Being immortal is actually a very bad thing for a species since A) Having dudes that stick around forever hogging resources due to being there first without evolving until something unexpected is bad for future generations, B) Having these immortal dudes plopping out babies generations later is bad since they aren't evolving and its also important to note that C) No matter how "immortal" these dudes are in normal circumstances eventually diseases are going to evolve or the environment will massively change and they won't be able to adapt and them and everyone else within a few "generations" of them are all going to die at once.
So these immortals are all going to die anyways, and probably en-masse when something major changes. Note that this stuff holds true on every level, from the single-cell all the way up to the largest creatures; immortality is simply a bad evolutionary bet.

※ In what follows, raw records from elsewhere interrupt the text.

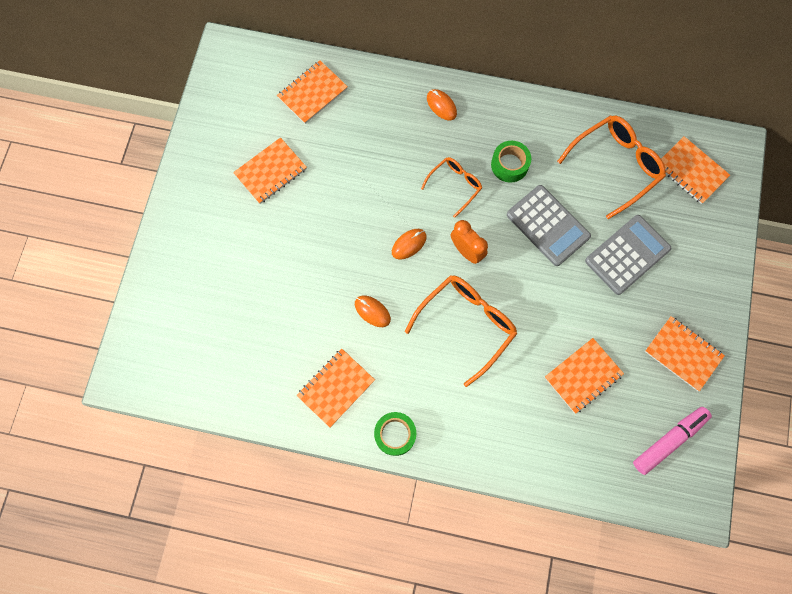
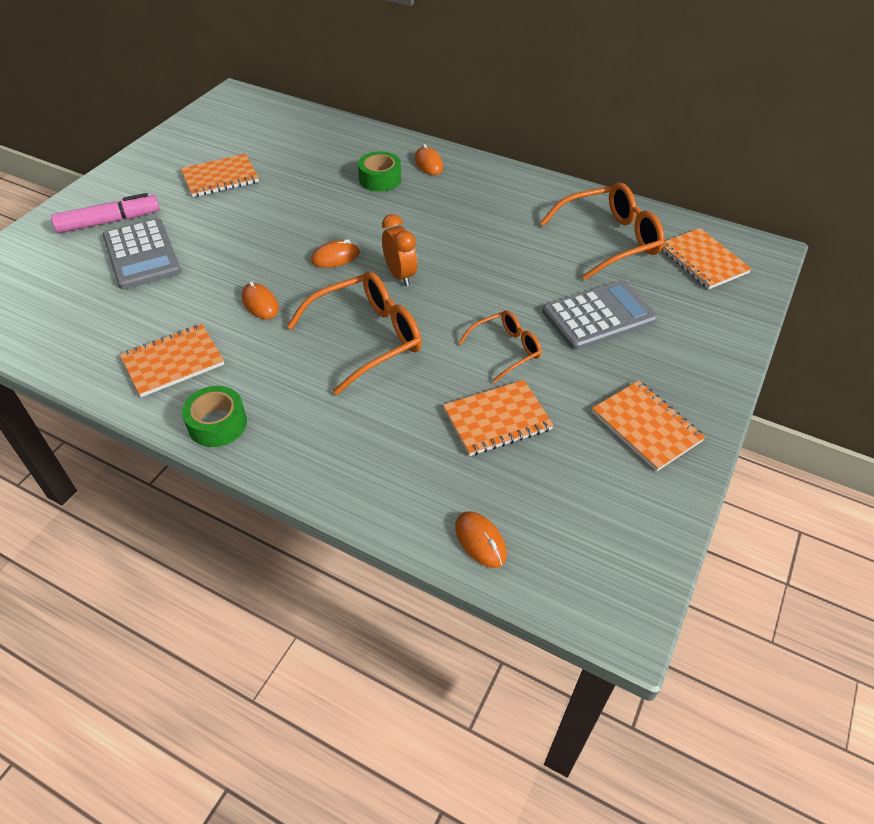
camera: 15 degrees right, 25 degrees down
orange notebook [277,60,348,124] -> none
orange glasses [421,157,482,218] -> orange glasses moved to [458,310,542,383]
green tape [491,141,531,183] -> green tape moved to [358,151,401,192]
grey calculator [507,185,591,266] -> grey calculator moved to [103,218,181,289]
pink marker [633,407,712,475] -> pink marker moved to [51,193,160,233]
none -> orange mouse [455,511,507,568]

So if we do manage to get immortality as a species (which is quite possible although humans, like nearly every other living thing is designed to die) the natural equilibrium is going to be thrown even further out of wack then we already threw it. Immortality almost certainly will result in *really* bad stuff for a lot of humans due to how it will throw off resource distribution.
In modern times, if everyone were immortal, I think there'd be a beneficial interaction with capitalism and democracy that'd help prevent some of the pitfalls. Obviously, if everyone lives forever, then shortsightedness would probably be considered the worst sin you could possibly commit. There'd be no "Fuck you got mine" with all these people that flout climate change, because instead of not having to worry about the consequences, you will have to worry because you WILL live to see those consequences kill you.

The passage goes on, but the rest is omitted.